• Prompt: Word for word, return each entry that follows, with every image removed.

-- Extracted records follows --

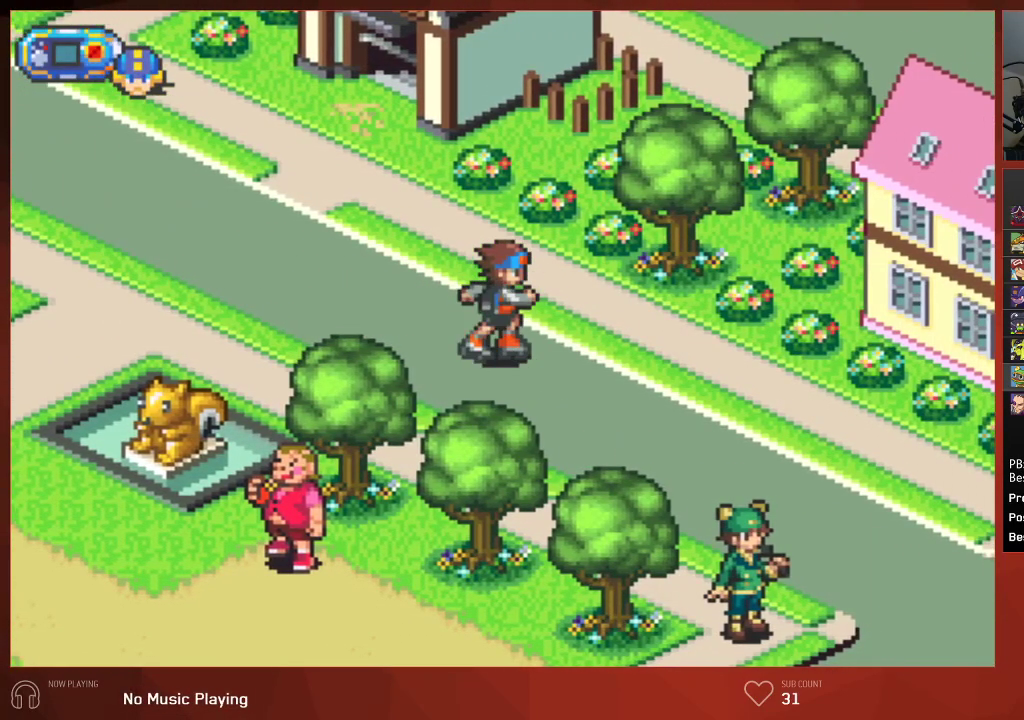
{"buttons": ["CIRCLE", "DPAD_RIGHT"], "left_stick": "center", "right_stick": "center", "events": []}
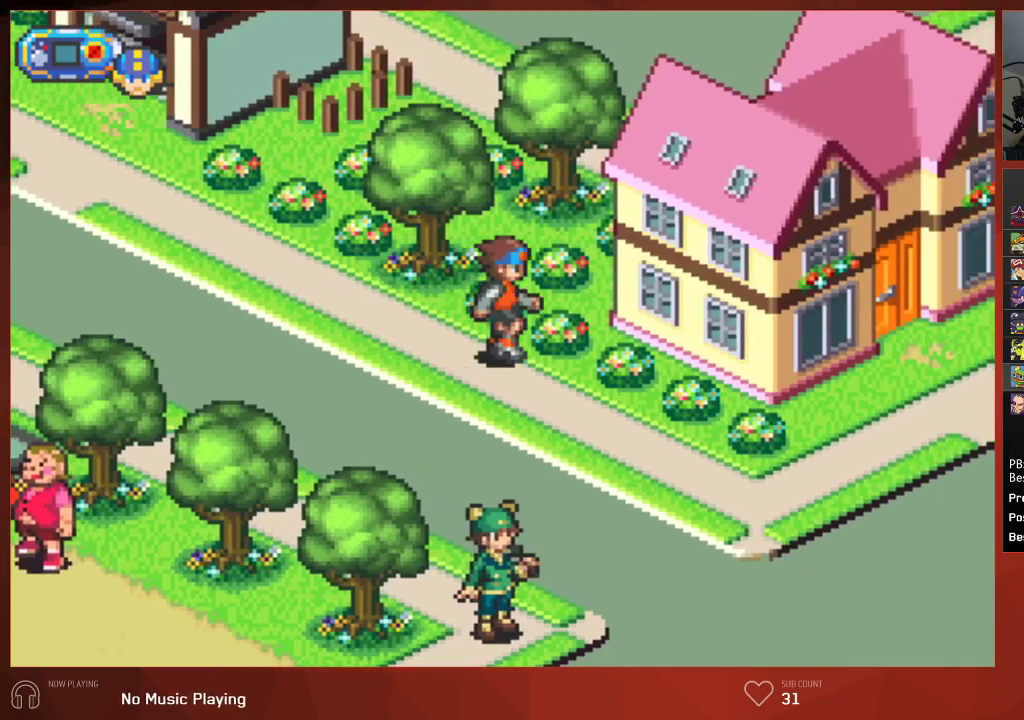
{"buttons": ["CIRCLE", "DPAD_RIGHT"], "left_stick": "center", "right_stick": "center", "events": []}
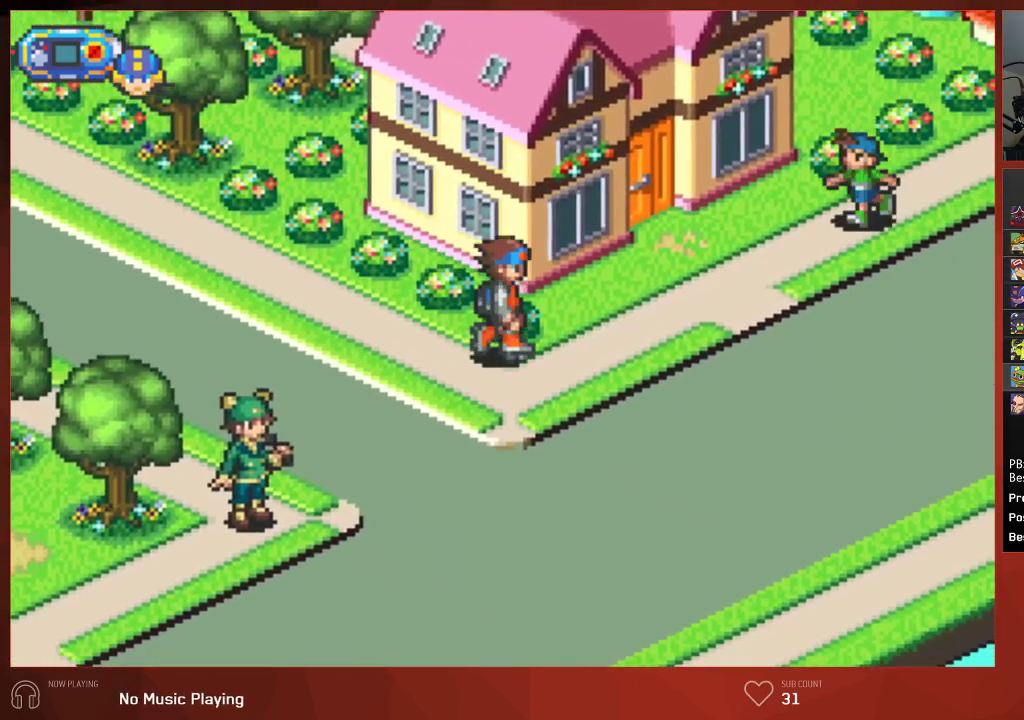
{"buttons": ["CIRCLE", "DPAD_UP", "DPAD_RIGHT"], "left_stick": "center", "right_stick": "center", "events": [[83, "DPAD_UP", "down"]]}
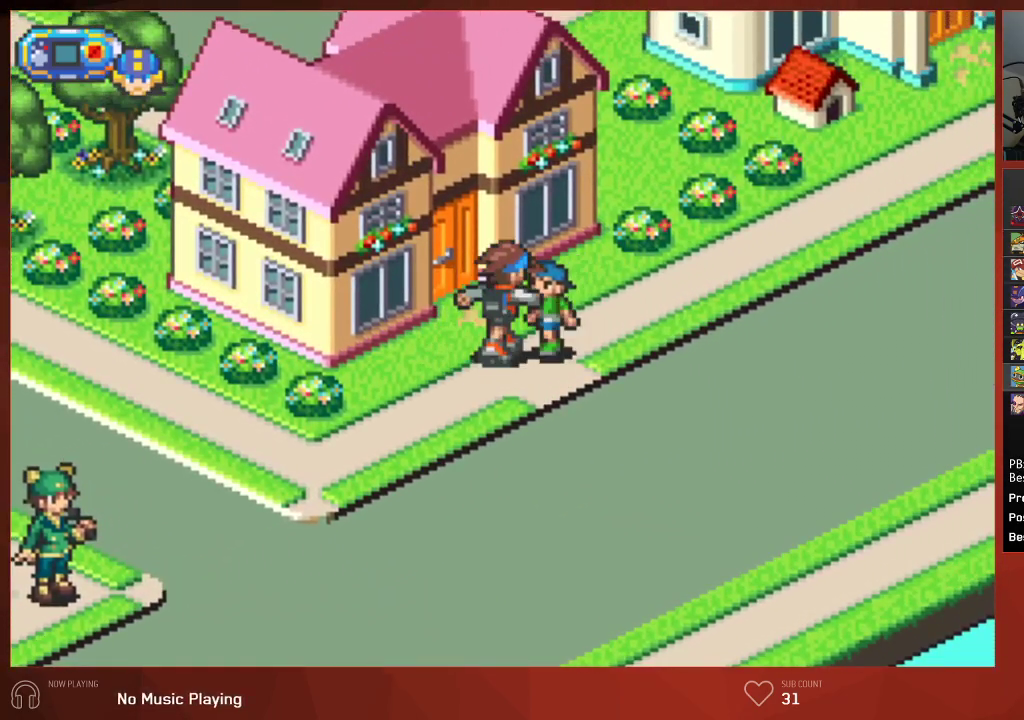
{"buttons": ["CIRCLE", "DPAD_UP", "DPAD_RIGHT"], "left_stick": "center", "right_stick": "center", "events": [[217, "DPAD_RIGHT", "up"], [283, "DPAD_RIGHT", "down"], [300, "DPAD_UP", "up"], [350, "DPAD_UP", "down"]]}
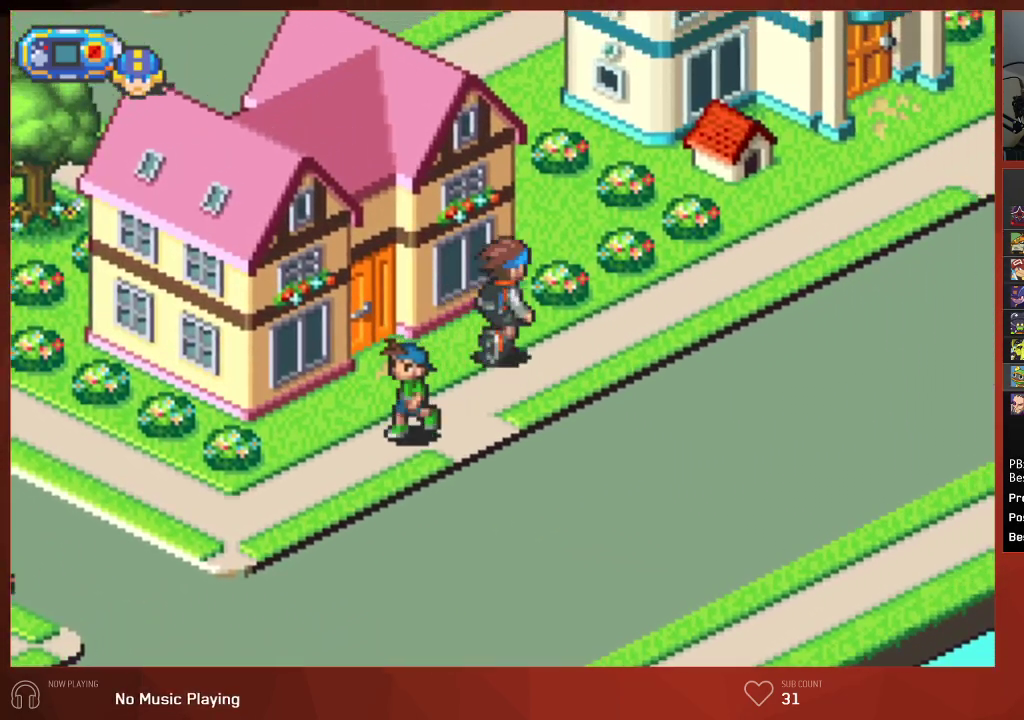
{"buttons": ["CIRCLE", "DPAD_UP"], "left_stick": "center", "right_stick": "center", "events": [[300, "DPAD_RIGHT", "up"]]}
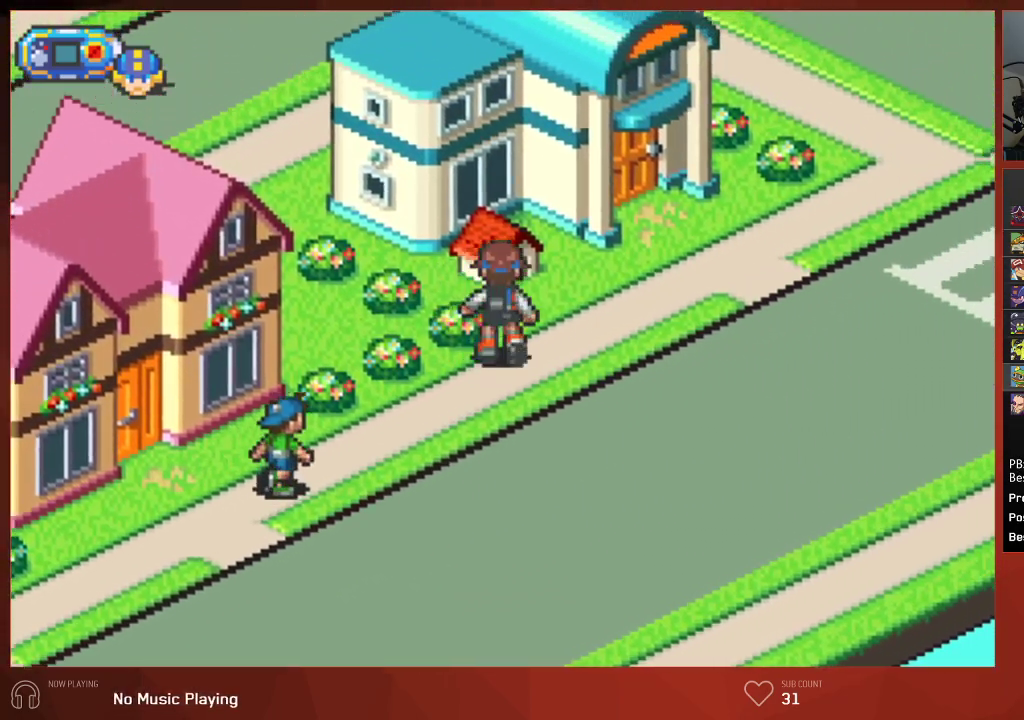
{"buttons": ["CIRCLE", "DPAD_UP"], "left_stick": "center", "right_stick": "center", "events": []}
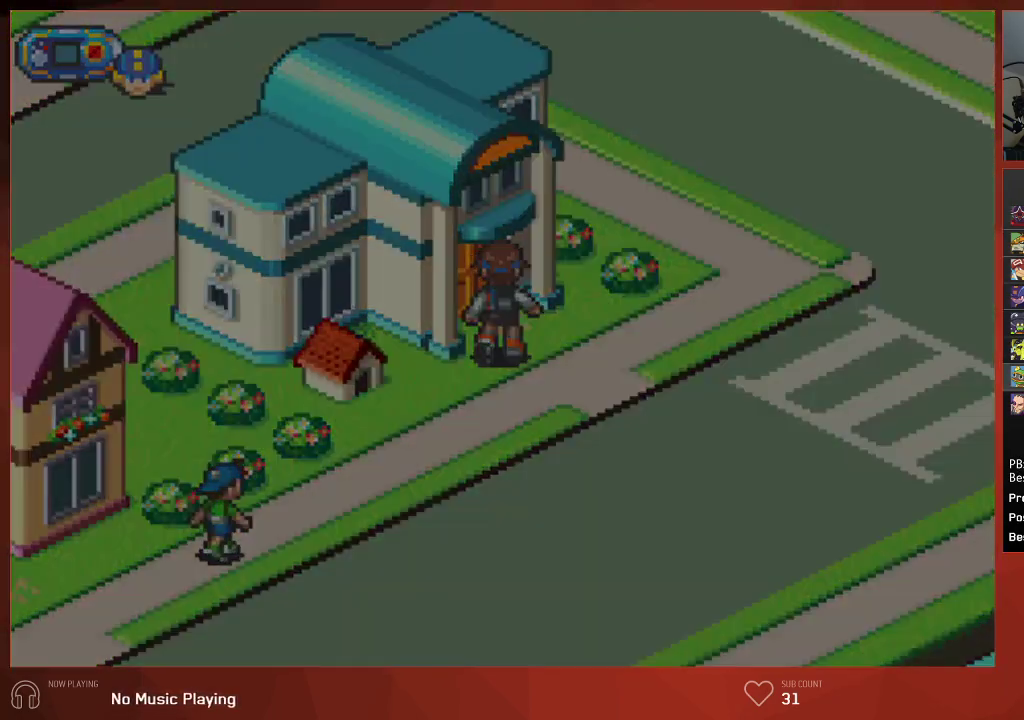
{"buttons": ["CIRCLE", "DPAD_UP"], "left_stick": "center", "right_stick": "center", "events": []}
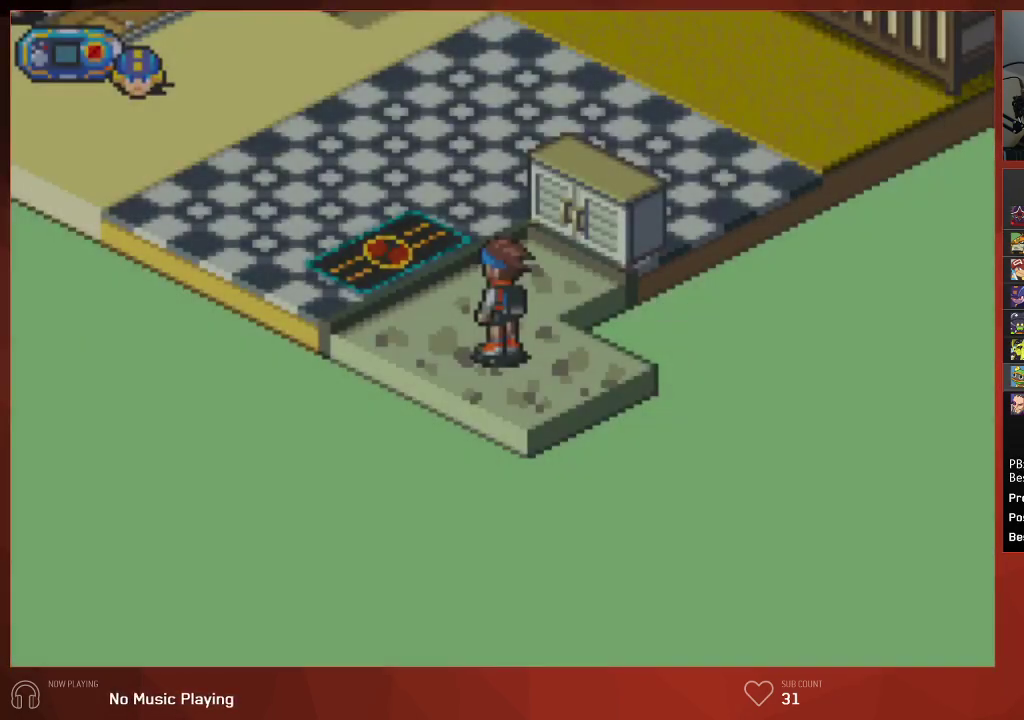
{"buttons": ["CIRCLE", "DPAD_UP"], "left_stick": "center", "right_stick": "center", "events": []}
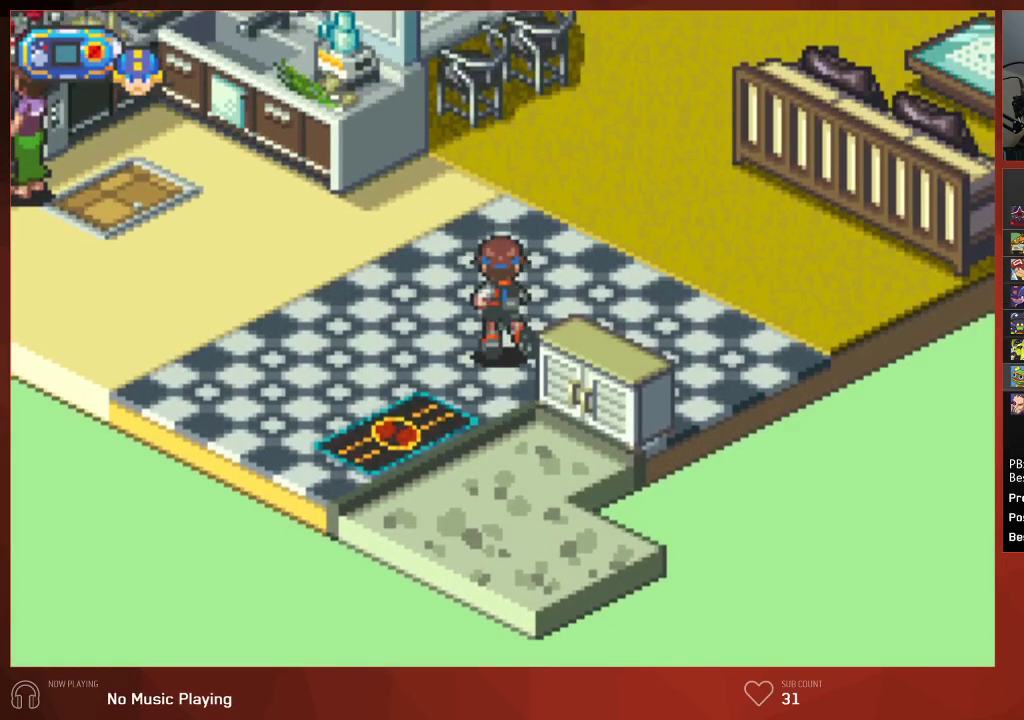
{"buttons": ["CIRCLE", "DPAD_UP", "DPAD_RIGHT"], "left_stick": "center", "right_stick": "center", "events": [[467, "DPAD_RIGHT", "down"]]}
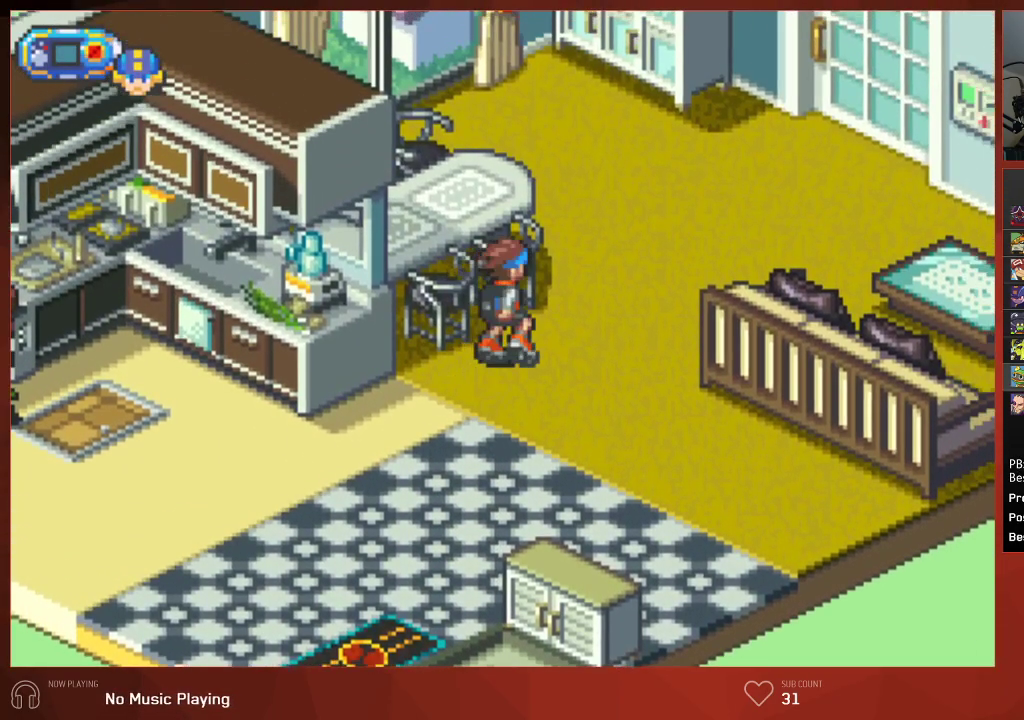
{"buttons": ["CIRCLE", "DPAD_UP", "DPAD_RIGHT"], "left_stick": "center", "right_stick": "center", "events": []}
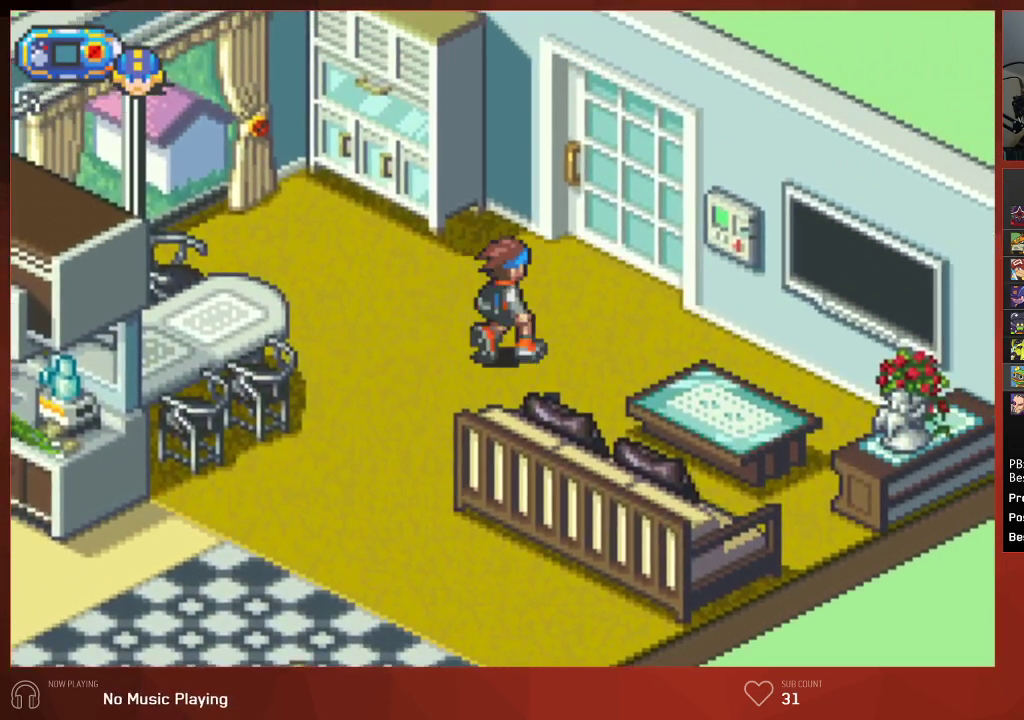
{"buttons": ["CIRCLE", "DPAD_UP"], "left_stick": "center", "right_stick": "center", "events": [[383, "DPAD_RIGHT", "up"]]}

-- Extracted records concluded --

• Task answer:
{"buttons": ["CIRCLE", "DPAD_RIGHT"], "left_stick": "center", "right_stick": "center", "events": []}
{"buttons": ["CIRCLE", "DPAD_RIGHT"], "left_stick": "center", "right_stick": "center", "events": []}
{"buttons": ["CIRCLE", "DPAD_UP", "DPAD_RIGHT"], "left_stick": "center", "right_stick": "center", "events": [[83, "DPAD_UP", "down"]]}
{"buttons": ["CIRCLE", "DPAD_UP", "DPAD_RIGHT"], "left_stick": "center", "right_stick": "center", "events": [[217, "DPAD_RIGHT", "up"], [283, "DPAD_RIGHT", "down"], [300, "DPAD_UP", "up"], [350, "DPAD_UP", "down"]]}
{"buttons": ["CIRCLE", "DPAD_UP"], "left_stick": "center", "right_stick": "center", "events": [[300, "DPAD_RIGHT", "up"]]}
{"buttons": ["CIRCLE", "DPAD_UP"], "left_stick": "center", "right_stick": "center", "events": []}
{"buttons": ["CIRCLE", "DPAD_UP"], "left_stick": "center", "right_stick": "center", "events": []}
{"buttons": ["CIRCLE", "DPAD_UP"], "left_stick": "center", "right_stick": "center", "events": []}
{"buttons": ["CIRCLE", "DPAD_UP", "DPAD_RIGHT"], "left_stick": "center", "right_stick": "center", "events": [[467, "DPAD_RIGHT", "down"]]}
{"buttons": ["CIRCLE", "DPAD_UP", "DPAD_RIGHT"], "left_stick": "center", "right_stick": "center", "events": []}
{"buttons": ["CIRCLE", "DPAD_UP"], "left_stick": "center", "right_stick": "center", "events": [[383, "DPAD_RIGHT", "up"]]}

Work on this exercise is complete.